— Assignment —
Instruction for the entries that follow: retype exactly the lines from the line with "left elbow: (433, 242)" to the line with "right front paw: (391, 273)", both included, and omit all others.

Data excerpts:

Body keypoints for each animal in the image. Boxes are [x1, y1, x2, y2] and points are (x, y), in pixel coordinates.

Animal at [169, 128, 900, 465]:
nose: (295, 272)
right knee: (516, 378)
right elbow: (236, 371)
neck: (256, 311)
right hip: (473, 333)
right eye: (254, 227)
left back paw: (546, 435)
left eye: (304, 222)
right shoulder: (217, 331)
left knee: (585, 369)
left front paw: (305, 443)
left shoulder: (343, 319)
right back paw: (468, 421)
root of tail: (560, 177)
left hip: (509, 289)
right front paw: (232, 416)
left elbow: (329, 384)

* * *

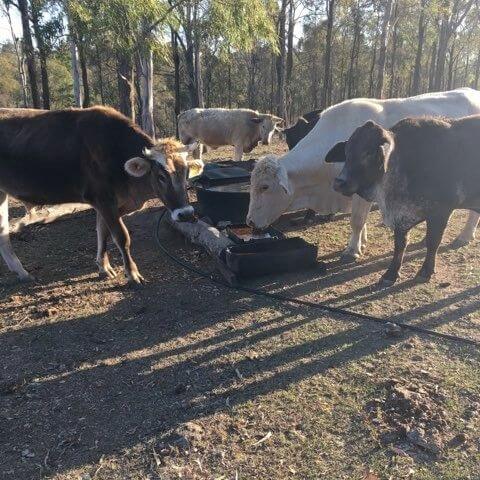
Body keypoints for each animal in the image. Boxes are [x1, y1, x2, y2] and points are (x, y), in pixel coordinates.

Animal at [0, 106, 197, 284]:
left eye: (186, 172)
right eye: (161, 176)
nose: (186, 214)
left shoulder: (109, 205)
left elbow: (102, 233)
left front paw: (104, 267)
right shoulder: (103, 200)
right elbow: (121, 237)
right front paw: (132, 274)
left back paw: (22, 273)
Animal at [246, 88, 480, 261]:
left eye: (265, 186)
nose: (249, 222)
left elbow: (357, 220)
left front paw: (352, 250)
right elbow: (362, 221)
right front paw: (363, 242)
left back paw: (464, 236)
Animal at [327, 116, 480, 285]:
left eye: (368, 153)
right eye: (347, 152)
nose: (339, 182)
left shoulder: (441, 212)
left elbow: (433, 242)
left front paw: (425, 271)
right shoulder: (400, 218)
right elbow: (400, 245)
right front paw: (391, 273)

— Response —
left elbow: (433, 242)
left front paw: (425, 271)
right shoulder: (400, 218)
right elbow: (400, 245)
right front paw: (391, 273)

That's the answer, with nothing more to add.